A teacher attempts to make an unfair number cube by baking it for 5 minutes at 300°F. A fair number cube lands with 6 spots up one-sixth of the time. She wants to determine if she successfully made the number cube unfair. She rolls the number cube 150 times and finds that 6 lands up 35 times.

Do these data provide convincing evidence at the [tex]\alpha = 0.01[/tex] significance level that the proportion of rolls that will land 6 spots up is different from one-sixth? Are the conditions for inference met?

- Random: We have a random sample.
- 10% Condition: 150 < 10% of the population.
- Large Counts: There are expected successes and expected failures, which are both at least 10.

A. Yes, there is convincing evidence, and the conditions for inference are met.
B. Yes, there is convincing evidence, but the conditions for inference are not met.
C. No, there is not convincing evidence, and the conditions for inference are met.
D. No, there is not convincing evidence, and the conditions for inference are not met.

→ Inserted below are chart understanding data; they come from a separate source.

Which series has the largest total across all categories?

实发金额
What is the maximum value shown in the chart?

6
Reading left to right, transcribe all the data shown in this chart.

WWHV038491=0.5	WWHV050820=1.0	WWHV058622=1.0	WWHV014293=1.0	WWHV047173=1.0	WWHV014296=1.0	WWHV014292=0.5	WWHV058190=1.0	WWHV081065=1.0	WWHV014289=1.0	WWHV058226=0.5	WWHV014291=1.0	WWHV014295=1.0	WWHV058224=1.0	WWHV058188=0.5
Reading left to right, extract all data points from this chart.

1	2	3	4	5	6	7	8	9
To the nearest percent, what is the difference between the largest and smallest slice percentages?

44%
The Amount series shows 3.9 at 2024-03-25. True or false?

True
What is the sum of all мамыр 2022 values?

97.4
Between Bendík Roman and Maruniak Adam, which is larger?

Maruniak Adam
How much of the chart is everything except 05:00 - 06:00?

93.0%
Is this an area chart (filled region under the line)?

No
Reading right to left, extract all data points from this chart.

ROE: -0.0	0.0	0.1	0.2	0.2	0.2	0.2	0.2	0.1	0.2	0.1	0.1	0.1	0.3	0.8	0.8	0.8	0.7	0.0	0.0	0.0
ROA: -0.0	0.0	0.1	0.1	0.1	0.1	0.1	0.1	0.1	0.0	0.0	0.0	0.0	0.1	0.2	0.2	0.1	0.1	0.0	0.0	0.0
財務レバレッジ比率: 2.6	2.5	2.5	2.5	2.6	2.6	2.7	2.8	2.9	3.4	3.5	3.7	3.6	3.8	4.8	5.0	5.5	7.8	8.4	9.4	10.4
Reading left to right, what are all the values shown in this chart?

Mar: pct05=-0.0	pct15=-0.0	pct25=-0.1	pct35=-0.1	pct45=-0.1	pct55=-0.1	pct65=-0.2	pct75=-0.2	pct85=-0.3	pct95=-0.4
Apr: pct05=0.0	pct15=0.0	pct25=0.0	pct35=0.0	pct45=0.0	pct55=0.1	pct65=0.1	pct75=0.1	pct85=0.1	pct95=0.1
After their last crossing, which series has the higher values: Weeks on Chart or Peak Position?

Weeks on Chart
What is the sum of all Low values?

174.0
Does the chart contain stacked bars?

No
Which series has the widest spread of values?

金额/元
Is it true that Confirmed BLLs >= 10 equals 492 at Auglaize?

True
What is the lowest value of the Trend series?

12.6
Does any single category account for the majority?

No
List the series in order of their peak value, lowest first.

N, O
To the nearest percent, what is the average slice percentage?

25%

To determine if the proportion of rolls that will land 6 spots up is different from one-sixth, we can conduct a hypothesis test using a chi-square goodness-of-fit test. The null hypothesis is that the proportion is equal to one-sixth, and the alternative hypothesis is that the proportion is different from one-sixth.

Explanation:

To determine if the proportion of rolls that will land 6 spots up is different from one-sixth, we can conduct a hypothesis test. The null hypothesis (H0) is that the proportion is equal to one-sixth, and the alternative hypothesis (Ha) is that the proportion is different from one-sixth.

Calculate the expected number of times a 6 will land up if the die is fair. The expected number is (total rolls) * (probability of landing 6). In this case, the expected number is 150 * (1/6) = 25.
Next, we perform a chi-square goodness-of-fit test. We calculate the test statistic, which is χ² = Σ((observed frequency - expected frequency)² / expected frequency). The observed frequency of 6 landing up is 35, and the expected frequency is 25. Calculate the test statistic using these values and the other observed frequencies and expected frequencies.
Finally, we compare the test statistic to the critical value of the chi-square distribution with 5 degrees of freedom (6 categories - 1). If the test statistic is greater than the critical value, we reject the null hypothesis and conclude that there is convincing evidence that the proportion of rolls that will land 6 spots up is different from one-sixth.

In this case, we would compare the test statistic to the critical value at the 0.01 significance level. If the test statistic is greater than the critical value, we would reject the null hypothesis and conclude that there is convincing evidence that the proportion is different from one-sixth.